Stories are far more long-running and timely than mere articles (the story page on the Turkish coup will still be seeing updates now; as does the story page on the 2008 economic crisis.) That means those pages become more than just a first draft of history: they become the most complete historical record (ever?) available.
A permanent place for a story should let readers see, and link to, what it looked like at any moment in time and from multiple entry points or perspectives.
3. THE ROLE OF NEWS IS TO DESCRIBE THE PAST IN ORDER TO ANTICIPATE WHAT IS TO COME
Q. Where’s the value in history?
A. In predicting the future.
News services’ value exists entirely in assisting their users to anticipate (or influence) the future.
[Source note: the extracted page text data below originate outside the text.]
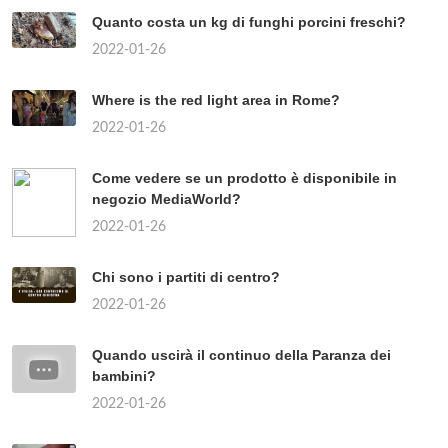
Quanto costa un kg di funghi porcini freschi?
2022-01-26
Where is the red light area in Rome?
2022-01-26
Come vedere se un prodotto è disponibile in
negozio MediaWorld?
2022-01-26
Chi sono i partiti di centro?
2022-01-26
Quando uscirà il continuo della Paranza dei
bambini?
2022-01-26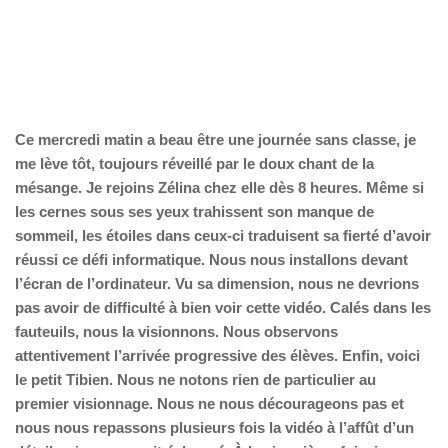
Ce mercredi matin a beau être une journée sans classe, je
me lève tôt, toujours réveillé par le doux chant de la
mésange. Je rejoins Zélina chez elle dès 8 heures. Même si
les cernes sous ses yeux trahissent son manque de
sommeil, les étoiles dans ceux-ci traduisent sa fierté d’avoir
réussi ce défi informatique. Nous nous installons devant
l’écran de l’ordinateur. Vu sa dimension, nous ne devrions
pas avoir de difficulté à bien voir cette vidéo. Calés dans les
fauteuils, nous la visionnons. Nous observons
attentivement l’arrivée progressive des élèves. Enfin, voici
le petit Tibien. Nous ne notons rien de particulier au
premier visionnage. Nous ne nous décourageons pas et
nous nous repassons plusieurs fois la vidéo à l’affût d’un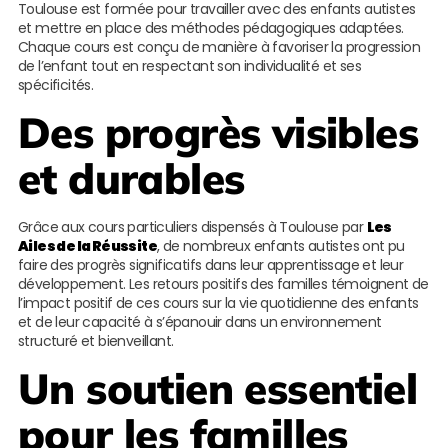
Toulouse est formée pour travailler avec des enfants autistes
et mettre en place des méthodes pédagogiques adaptées.
Chaque cours est conçu de manière à favoriser la progression
de l’enfant tout en respectant son individualité et ses
spécificités.
Des progrès visibles
et durables
Grâce aux cours particuliers dispensés à Toulouse par
Les
Ailes de la Réussite
, de nombreux enfants autistes ont pu
faire des progrès significatifs dans leur apprentissage et leur
développement. Les retours positifs des familles témoignent de
l’impact positif de ces cours sur la vie quotidienne des enfants
et de leur capacité à s’épanouir dans un environnement
structuré et bienveillant.
Un soutien essentiel
pour les familles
But they shirk the feedback loops that could sharpen their predictive ability. Failed predictions are buried in those archives. The churn of the ‘constant present’ means nothing much is learned — or revealed.
Others’ opinions can be aggregated, and turned into tangible bets. Probabilities can be attached to those predictions. An aggregated story page can record who got what right, and wrong, and adjust its priors for the next round of predictions accordingly.
In a future where prediction markets are legal, a story page could be the venue for the best of those markets. For the present, we’ll work to bring accountability back to the op-eds of news culture.
4. EVERY RELOAD, AN UPDATE
But the past and future may be how people use the news, eventually. But the impulse to seek it out is always driven by novelty. The audience for news wants to know what’s happening *right now*.
Most news services are surprisingly static in how they present the news. Headlines may be tweaked, new articles added, but the fundamental view of the day’s stories stays constant. TV news repeats on the hour; front pages of sites settle for all but breaking stories.
An aggregator of sources will never be the first with the news. But it will always be the second — *in* seconds.
When people come to see the news, they come to see something new. We bang on reload on Google News, Reddit, Twitter and our own email because we want to see it change.
The goal of a story page should be this: every page reload, an update. That may be an impossible goal, but it’s the beast we’ll seek to feed, because that’s what the news audience wants.
(And your back button will take you to what you remember seeing, but forgot to bookmark or share.)